WHAT YOU SHOULD DO » In the records below, find the line that contains "Let c ∈ Y so" and the line that contains "ψJc(2t) = fc(ψJc(t)).". Set down exactly those lines and every line between them, and nothing more.

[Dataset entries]

──────────

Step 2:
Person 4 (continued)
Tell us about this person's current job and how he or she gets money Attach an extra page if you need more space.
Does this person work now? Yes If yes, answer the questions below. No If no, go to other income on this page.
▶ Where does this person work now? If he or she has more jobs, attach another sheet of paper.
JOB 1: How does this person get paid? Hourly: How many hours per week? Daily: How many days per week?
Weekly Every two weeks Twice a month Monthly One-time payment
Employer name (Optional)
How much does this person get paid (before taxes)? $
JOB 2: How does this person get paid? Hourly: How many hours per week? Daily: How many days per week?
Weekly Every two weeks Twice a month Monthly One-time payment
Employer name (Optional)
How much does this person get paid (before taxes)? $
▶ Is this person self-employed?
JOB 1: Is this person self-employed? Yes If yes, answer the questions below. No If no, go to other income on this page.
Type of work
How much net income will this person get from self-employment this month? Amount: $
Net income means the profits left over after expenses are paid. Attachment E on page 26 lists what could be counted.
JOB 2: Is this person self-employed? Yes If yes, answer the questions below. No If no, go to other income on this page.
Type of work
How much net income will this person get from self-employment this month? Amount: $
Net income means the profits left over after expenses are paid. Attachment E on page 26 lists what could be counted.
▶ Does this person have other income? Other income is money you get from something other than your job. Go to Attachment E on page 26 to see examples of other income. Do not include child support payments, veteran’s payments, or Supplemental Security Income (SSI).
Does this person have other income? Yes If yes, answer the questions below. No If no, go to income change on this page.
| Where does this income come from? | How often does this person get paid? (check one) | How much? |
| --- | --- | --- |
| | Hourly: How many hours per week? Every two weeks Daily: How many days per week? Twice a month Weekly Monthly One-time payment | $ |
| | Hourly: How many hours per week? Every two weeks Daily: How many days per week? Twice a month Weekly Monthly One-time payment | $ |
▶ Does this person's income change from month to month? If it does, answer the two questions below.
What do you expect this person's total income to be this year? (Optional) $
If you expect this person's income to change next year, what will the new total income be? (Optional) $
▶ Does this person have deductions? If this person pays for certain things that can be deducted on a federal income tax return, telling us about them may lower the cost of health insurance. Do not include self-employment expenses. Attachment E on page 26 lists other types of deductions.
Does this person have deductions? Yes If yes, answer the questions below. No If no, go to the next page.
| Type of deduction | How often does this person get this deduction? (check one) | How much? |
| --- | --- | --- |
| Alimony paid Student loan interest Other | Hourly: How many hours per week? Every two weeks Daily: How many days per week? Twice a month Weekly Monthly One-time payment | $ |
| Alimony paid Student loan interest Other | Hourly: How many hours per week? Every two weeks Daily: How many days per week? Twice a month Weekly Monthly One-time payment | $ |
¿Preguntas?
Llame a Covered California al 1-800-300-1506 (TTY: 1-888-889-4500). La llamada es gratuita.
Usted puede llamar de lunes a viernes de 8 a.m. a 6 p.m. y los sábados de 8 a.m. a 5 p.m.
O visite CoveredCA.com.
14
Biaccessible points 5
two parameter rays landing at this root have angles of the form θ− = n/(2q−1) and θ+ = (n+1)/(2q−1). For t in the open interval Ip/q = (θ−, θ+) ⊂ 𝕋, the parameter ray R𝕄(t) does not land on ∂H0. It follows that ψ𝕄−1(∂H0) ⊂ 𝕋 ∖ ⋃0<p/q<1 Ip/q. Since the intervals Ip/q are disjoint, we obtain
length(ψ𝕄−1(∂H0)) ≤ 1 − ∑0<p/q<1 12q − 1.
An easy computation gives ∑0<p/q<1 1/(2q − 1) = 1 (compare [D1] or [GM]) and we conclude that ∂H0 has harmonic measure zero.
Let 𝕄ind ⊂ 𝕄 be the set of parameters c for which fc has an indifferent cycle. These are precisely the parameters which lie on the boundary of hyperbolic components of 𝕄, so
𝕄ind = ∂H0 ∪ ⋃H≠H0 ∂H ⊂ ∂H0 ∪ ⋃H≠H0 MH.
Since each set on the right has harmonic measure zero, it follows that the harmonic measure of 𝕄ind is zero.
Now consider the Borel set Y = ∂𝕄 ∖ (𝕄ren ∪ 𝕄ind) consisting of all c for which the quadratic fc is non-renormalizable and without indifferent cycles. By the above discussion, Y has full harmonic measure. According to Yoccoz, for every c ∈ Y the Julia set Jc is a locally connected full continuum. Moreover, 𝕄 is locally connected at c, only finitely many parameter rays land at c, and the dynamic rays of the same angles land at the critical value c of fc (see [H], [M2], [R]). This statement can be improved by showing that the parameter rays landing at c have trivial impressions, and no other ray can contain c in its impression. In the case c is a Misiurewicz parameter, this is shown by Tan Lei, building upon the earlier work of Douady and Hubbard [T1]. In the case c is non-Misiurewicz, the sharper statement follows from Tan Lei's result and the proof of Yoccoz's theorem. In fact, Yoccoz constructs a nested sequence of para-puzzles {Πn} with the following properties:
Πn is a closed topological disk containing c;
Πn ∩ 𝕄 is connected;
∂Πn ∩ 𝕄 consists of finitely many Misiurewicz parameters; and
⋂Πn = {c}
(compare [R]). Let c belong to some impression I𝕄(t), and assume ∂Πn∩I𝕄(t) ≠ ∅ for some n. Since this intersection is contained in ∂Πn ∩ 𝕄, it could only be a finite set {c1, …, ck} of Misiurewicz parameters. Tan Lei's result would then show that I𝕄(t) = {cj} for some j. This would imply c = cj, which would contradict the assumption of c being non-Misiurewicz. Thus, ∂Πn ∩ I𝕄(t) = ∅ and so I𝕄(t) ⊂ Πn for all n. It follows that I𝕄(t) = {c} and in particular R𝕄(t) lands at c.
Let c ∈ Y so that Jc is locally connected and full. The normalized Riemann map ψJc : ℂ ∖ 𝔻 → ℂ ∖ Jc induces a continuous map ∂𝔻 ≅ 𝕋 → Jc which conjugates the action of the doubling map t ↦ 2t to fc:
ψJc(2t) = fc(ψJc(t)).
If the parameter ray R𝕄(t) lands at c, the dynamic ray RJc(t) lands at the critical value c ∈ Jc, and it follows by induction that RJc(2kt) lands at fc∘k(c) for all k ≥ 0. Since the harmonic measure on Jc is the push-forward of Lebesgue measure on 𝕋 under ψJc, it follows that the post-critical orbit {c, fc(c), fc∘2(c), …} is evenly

──────────

TASK RESPONSE »
Let c ∈ Y so that Jc is locally connected and full. The normalized Riemann map ψJc : ℂ ∖ 𝔻 → ℂ ∖ Jc induces a continuous map ∂𝔻 ≅ 𝕋 → Jc which conjugates the action of the doubling map t ↦ 2t to fc:
ψJc(2t) = fc(ψJc(t)).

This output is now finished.